(Data begins)

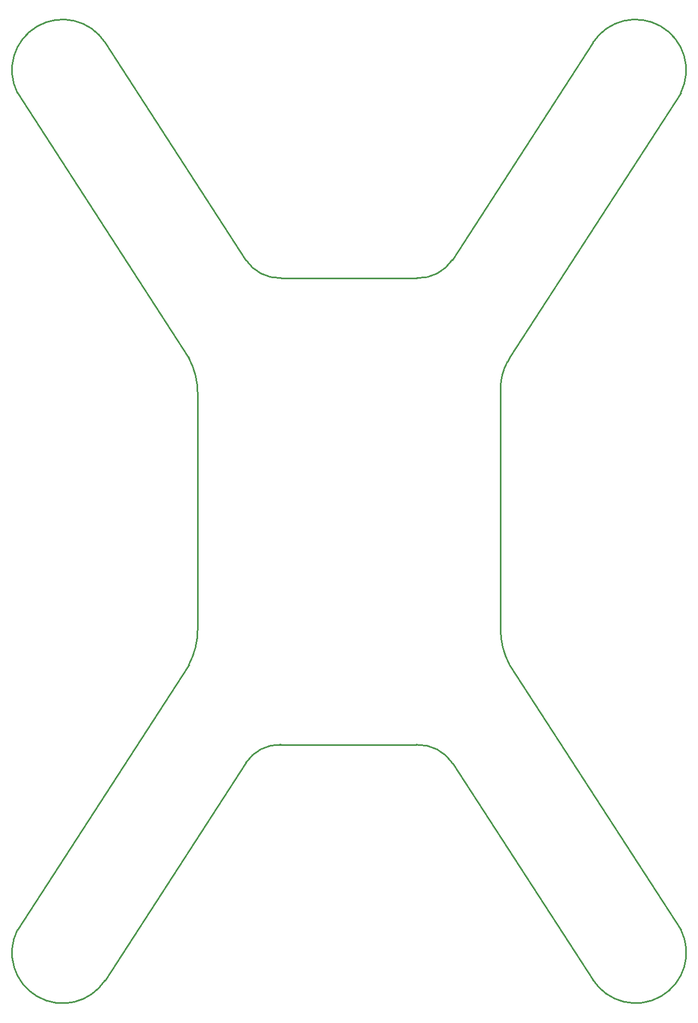
<source format=gm1>
G04 Layer_Color=16711935*
%FSLAX44Y44*%
%MOMM*%
G71*
G01*
G75*
%ADD43C,0.2540*%
D43*
X623250Y2443500D02*
G03*
X484250Y2363500I-67341J-43750D01*
G01*
X846279Y2099019D02*
G03*
X902000Y2070000I53619J34952D01*
G01*
X770000Y1887238D02*
G03*
X755890Y1943326I-118485J12D01*
G01*
X1260856Y1936902D02*
G03*
X1250250Y1894741I78458J-42152D01*
G01*
X1118000Y2070000D02*
G03*
X1173721Y2099019I2102J63971D01*
G01*
X1535750Y2363500D02*
G03*
X1396750Y2443500I-71658J36250D01*
G01*
X755906Y1456698D02*
G03*
X770016Y1512786I-104375J56076D01*
G01*
X901797Y1330073D02*
G03*
X846366Y1301205I-2091J-63639D01*
G01*
X484266Y1036525D02*
G03*
X623266Y956525I71658J-36250D01*
G01*
X1250250Y1513011D02*
G03*
X1264360Y1456924I118485J-12D01*
G01*
X1174358Y1300137D02*
G03*
X1117036Y1329989I-55160J-35956D01*
G01*
X1397000Y956750D02*
G03*
X1536000Y1036750I67341J43750D01*
G01*
X623250Y2443500D02*
X846238Y2098992D01*
X484250Y2363500D02*
X754899Y1945332D01*
X755957Y1943363D01*
X1265101Y1945332D02*
X1535750Y2363500D01*
X1173762Y2098992D02*
X1396750Y2443500D01*
X754915Y1454692D02*
X755973Y1456661D01*
X484266Y1036525D02*
X754915Y1454692D01*
X623266Y956525D02*
X846254Y1301032D01*
X1264293Y1456887D02*
X1265351Y1454918D01*
X1536000Y1036750D01*
X1174741Y1300131D02*
X1397000Y956750D01*
X902000Y2070000D02*
X1118000D01*
X770000Y1887238D02*
X770016D01*
X770000Y1513250D02*
X770016D01*
Y1887238D01*
X1250250Y1513011D02*
Y1894750D01*
X899707Y1330025D02*
X1117036D01*
X1260636Y1937022D02*
X1265101Y1945332D01*
X623250Y2443500D02*
G03*
X484250Y2363500I-67341J-43750D01*
G01*
X846279Y2099019D02*
G03*
X902000Y2070000I53619J34952D01*
G01*
X770000Y1887238D02*
G03*
X755890Y1943326I-118485J12D01*
G01*
X1260856Y1936902D02*
G03*
X1250250Y1894741I78458J-42152D01*
G01*
X1118000Y2070000D02*
G03*
X1173721Y2099019I2102J63971D01*
G01*
X1535750Y2363500D02*
G03*
X1396750Y2443500I-71658J36250D01*
G01*
X755906Y1456698D02*
G03*
X770016Y1512786I-104375J56076D01*
G01*
X901797Y1330073D02*
G03*
X846366Y1301205I-2091J-63639D01*
G01*
X484266Y1036525D02*
G03*
X623266Y956525I71658J-36250D01*
G01*
X1250250Y1513011D02*
G03*
X1264360Y1456924I118485J-12D01*
G01*
X1174358Y1300137D02*
G03*
X1117036Y1329989I-55160J-35956D01*
G01*
X1397000Y956750D02*
G03*
X1536000Y1036750I67341J43750D01*
G01*
X623250Y2443500D02*
X846238Y2098992D01*
X484250Y2363500D02*
X754899Y1945332D01*
X755957Y1943363D01*
X1265101Y1945332D02*
X1535750Y2363500D01*
X1173762Y2098992D02*
X1396750Y2443500D01*
X754915Y1454692D02*
X755973Y1456661D01*
X484266Y1036525D02*
X754915Y1454692D01*
X623266Y956525D02*
X846254Y1301032D01*
X1264293Y1456887D02*
X1265351Y1454918D01*
X1536000Y1036750D01*
X1174741Y1300131D02*
X1397000Y956750D01*
X902000Y2070000D02*
X1118000D01*
X770000Y1887238D02*
X770016D01*
X770000Y1513250D02*
X770016D01*
Y1887238D01*
X1250250Y1513011D02*
Y1894750D01*
X899707Y1330025D02*
X1117036D01*
X1260636Y1937022D02*
X1265101Y1945332D01*
M02*

</source>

(Data ends)

_What is needed_: Output every record above exactly as written, but skip the pictures.

_Solution to the exercise_:
<source format=gm1>
G04 Layer_Color=16711935*
%FSLAX44Y44*%
%MOMM*%
G71*
G01*
G75*
%ADD43C,0.2540*%
D43*
X623250Y2443500D02*
G03*
X484250Y2363500I-67341J-43750D01*
G01*
X846279Y2099019D02*
G03*
X902000Y2070000I53619J34952D01*
G01*
X770000Y1887238D02*
G03*
X755890Y1943326I-118485J12D01*
G01*
X1260856Y1936902D02*
G03*
X1250250Y1894741I78458J-42152D01*
G01*
X1118000Y2070000D02*
G03*
X1173721Y2099019I2102J63971D01*
G01*
X1535750Y2363500D02*
G03*
X1396750Y2443500I-71658J36250D01*
G01*
X755906Y1456698D02*
G03*
X770016Y1512786I-104375J56076D01*
G01*
X901797Y1330073D02*
G03*
X846366Y1301205I-2091J-63639D01*
G01*
X484266Y1036525D02*
G03*
X623266Y956525I71658J-36250D01*
G01*
X1250250Y1513011D02*
G03*
X1264360Y1456924I118485J-12D01*
G01*
X1174358Y1300137D02*
G03*
X1117036Y1329989I-55160J-35956D01*
G01*
X1397000Y956750D02*
G03*
X1536000Y1036750I67341J43750D01*
G01*
X623250Y2443500D02*
X846238Y2098992D01*
X484250Y2363500D02*
X754899Y1945332D01*
X755957Y1943363D01*
X1265101Y1945332D02*
X1535750Y2363500D01*
X1173762Y2098992D02*
X1396750Y2443500D01*
X754915Y1454692D02*
X755973Y1456661D01*
X484266Y1036525D02*
X754915Y1454692D01*
X623266Y956525D02*
X846254Y1301032D01*
X1264293Y1456887D02*
X1265351Y1454918D01*
X1536000Y1036750D01*
X1174741Y1300131D02*
X1397000Y956750D01*
X902000Y2070000D02*
X1118000D01*
X770000Y1887238D02*
X770016D01*
X770000Y1513250D02*
X770016D01*
Y1887238D01*
X1250250Y1513011D02*
Y1894750D01*
X899707Y1330025D02*
X1117036D01*
X1260636Y1937022D02*
X1265101Y1945332D01*
X623250Y2443500D02*
G03*
X484250Y2363500I-67341J-43750D01*
G01*
X846279Y2099019D02*
G03*
X902000Y2070000I53619J34952D01*
G01*
X770000Y1887238D02*
G03*
X755890Y1943326I-118485J12D01*
G01*
X1260856Y1936902D02*
G03*
X1250250Y1894741I78458J-42152D01*
G01*
X1118000Y2070000D02*
G03*
X1173721Y2099019I2102J63971D01*
G01*
X1535750Y2363500D02*
G03*
X1396750Y2443500I-71658J36250D01*
G01*
X755906Y1456698D02*
G03*
X770016Y1512786I-104375J56076D01*
G01*
X901797Y1330073D02*
G03*
X846366Y1301205I-2091J-63639D01*
G01*
X484266Y1036525D02*
G03*
X623266Y956525I71658J-36250D01*
G01*
X1250250Y1513011D02*
G03*
X1264360Y1456924I118485J-12D01*
G01*
X1174358Y1300137D02*
G03*
X1117036Y1329989I-55160J-35956D01*
G01*
X1397000Y956750D02*
G03*
X1536000Y1036750I67341J43750D01*
G01*
X623250Y2443500D02*
X846238Y2098992D01*
X484250Y2363500D02*
X754899Y1945332D01*
X755957Y1943363D01*
X1265101Y1945332D02*
X1535750Y2363500D01*
X1173762Y2098992D02*
X1396750Y2443500D01*
X754915Y1454692D02*
X755973Y1456661D01*
X484266Y1036525D02*
X754915Y1454692D01*
X623266Y956525D02*
X846254Y1301032D01*
X1264293Y1456887D02*
X1265351Y1454918D01*
X1536000Y1036750D01*
X1174741Y1300131D02*
X1397000Y956750D01*
X902000Y2070000D02*
X1118000D01*
X770000Y1887238D02*
X770016D01*
X770000Y1513250D02*
X770016D01*
Y1887238D01*
X1250250Y1513011D02*
Y1894750D01*
X899707Y1330025D02*
X1117036D01*
X1260636Y1937022D02*
X1265101Y1945332D01*
M02*

</source>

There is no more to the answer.